▶ Exercise: Turn everything in the listing below, from the line containing "Scriptures, for Salvation." down to and including the line containing "## Executive Summary", into a numbered list that leaves out blank lines.

▶ Given entries:
*** Block opens ***

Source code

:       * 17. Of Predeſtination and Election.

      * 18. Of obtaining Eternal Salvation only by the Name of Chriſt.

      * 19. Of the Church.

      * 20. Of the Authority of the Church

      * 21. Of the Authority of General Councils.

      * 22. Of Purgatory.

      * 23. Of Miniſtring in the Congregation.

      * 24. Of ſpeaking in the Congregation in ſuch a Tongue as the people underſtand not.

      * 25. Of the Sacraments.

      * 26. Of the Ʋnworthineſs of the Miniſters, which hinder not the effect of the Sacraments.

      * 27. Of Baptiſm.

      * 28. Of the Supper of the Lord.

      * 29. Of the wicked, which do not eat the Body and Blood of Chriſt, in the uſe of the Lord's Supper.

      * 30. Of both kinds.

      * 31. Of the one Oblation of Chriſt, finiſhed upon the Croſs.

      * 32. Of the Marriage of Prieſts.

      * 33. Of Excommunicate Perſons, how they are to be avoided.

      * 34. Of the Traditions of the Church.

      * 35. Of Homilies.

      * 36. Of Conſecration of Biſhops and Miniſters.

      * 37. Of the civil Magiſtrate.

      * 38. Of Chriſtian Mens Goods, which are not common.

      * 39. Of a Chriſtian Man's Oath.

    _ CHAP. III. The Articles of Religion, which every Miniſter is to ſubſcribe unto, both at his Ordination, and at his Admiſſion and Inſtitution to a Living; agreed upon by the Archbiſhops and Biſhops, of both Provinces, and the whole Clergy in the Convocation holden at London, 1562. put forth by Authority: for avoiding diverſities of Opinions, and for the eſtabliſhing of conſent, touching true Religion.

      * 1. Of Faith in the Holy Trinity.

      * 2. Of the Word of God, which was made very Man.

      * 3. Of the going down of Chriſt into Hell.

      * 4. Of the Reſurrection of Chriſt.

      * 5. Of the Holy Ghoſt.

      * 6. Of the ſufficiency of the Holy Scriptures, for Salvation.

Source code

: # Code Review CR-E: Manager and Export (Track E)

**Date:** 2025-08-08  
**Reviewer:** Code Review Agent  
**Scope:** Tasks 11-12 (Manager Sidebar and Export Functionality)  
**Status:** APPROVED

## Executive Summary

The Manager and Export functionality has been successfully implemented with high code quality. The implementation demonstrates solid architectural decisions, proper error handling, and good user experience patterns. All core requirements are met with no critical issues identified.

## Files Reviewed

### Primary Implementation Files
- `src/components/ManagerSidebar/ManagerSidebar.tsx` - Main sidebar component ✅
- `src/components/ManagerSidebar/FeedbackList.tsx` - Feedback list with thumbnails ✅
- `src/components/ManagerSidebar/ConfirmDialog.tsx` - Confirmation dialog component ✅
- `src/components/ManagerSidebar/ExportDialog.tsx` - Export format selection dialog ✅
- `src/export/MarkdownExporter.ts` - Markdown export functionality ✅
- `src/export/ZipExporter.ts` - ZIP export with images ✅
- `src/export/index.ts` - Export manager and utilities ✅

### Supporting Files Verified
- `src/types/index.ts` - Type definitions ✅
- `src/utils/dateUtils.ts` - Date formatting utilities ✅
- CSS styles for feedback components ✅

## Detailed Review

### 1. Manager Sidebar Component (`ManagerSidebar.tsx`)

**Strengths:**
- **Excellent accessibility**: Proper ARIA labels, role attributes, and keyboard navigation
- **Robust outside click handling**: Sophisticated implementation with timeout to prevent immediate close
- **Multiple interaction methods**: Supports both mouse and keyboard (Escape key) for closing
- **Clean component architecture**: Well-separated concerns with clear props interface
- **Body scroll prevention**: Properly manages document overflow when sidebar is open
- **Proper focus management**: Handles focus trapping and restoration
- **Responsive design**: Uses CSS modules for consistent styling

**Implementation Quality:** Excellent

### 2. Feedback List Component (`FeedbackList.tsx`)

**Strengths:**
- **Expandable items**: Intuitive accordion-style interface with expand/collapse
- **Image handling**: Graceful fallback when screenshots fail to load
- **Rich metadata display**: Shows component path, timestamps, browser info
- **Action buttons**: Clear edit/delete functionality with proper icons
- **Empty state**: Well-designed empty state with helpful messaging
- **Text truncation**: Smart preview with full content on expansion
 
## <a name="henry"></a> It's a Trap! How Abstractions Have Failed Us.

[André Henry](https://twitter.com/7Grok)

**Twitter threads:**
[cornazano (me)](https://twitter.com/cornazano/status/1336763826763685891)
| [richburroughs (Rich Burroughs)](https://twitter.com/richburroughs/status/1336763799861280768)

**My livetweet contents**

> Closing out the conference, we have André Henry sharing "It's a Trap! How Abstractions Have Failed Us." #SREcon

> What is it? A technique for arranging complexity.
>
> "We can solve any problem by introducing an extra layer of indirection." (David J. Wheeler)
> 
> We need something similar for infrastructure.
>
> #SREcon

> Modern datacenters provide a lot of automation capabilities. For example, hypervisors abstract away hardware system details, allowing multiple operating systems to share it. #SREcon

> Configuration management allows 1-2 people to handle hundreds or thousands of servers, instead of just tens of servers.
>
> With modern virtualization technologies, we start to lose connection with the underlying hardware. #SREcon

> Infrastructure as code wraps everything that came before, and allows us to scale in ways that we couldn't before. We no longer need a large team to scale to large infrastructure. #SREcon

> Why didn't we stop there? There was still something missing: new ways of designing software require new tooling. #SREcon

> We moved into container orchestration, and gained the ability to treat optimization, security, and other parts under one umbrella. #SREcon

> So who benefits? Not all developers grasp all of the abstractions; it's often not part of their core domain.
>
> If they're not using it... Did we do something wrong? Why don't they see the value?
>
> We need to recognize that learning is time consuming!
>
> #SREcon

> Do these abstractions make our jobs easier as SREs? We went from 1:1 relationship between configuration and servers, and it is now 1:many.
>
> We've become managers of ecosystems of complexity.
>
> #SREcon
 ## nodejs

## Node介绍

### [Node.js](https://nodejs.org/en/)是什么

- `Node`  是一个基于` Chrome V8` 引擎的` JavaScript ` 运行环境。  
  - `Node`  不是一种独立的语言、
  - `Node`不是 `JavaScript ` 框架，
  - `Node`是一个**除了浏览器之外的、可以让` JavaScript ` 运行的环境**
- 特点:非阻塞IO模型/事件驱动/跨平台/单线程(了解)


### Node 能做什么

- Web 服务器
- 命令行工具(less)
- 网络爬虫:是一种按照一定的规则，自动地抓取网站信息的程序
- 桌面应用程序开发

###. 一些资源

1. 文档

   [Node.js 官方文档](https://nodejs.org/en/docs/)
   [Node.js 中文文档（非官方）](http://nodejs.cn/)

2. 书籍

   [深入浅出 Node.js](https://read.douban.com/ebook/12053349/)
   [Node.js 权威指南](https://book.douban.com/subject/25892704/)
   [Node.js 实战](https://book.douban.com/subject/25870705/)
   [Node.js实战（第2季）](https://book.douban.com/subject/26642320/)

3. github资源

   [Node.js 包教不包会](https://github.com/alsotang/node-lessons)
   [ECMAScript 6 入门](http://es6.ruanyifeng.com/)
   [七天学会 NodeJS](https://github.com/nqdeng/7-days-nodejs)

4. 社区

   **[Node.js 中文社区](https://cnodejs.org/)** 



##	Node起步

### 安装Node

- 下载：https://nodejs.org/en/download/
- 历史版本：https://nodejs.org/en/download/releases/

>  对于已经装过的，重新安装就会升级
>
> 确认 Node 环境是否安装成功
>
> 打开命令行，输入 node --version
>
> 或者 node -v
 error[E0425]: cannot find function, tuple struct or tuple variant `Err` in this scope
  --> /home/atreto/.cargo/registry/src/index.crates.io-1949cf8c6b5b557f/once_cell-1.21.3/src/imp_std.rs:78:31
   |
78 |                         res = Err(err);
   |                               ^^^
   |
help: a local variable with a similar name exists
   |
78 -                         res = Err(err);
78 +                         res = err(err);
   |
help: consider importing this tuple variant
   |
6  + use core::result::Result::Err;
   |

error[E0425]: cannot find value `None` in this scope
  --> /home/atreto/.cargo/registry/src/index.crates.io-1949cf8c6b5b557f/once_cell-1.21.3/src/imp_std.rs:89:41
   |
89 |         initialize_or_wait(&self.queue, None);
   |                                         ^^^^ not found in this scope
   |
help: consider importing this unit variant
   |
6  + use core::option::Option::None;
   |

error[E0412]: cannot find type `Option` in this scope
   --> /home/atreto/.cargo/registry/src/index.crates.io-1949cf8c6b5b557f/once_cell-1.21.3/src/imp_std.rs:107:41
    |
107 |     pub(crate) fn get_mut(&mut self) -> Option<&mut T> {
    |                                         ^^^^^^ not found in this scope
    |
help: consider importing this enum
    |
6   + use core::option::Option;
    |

*** Block closes ***

▶ Completed task:
1.       * 6. Of the ſufficiency of the Holy Scriptures, for Salvation.
2. Source code
3. : # Code Review CR-E: Manager and Export (Track E)
4. **Date:** 2025-08-08  
5. **Reviewer:** Code Review Agent  
6. **Scope:** Tasks 11-12 (Manager Sidebar and Export Functionality)  
7. **Status:** APPROVED
8. ## Executive Summary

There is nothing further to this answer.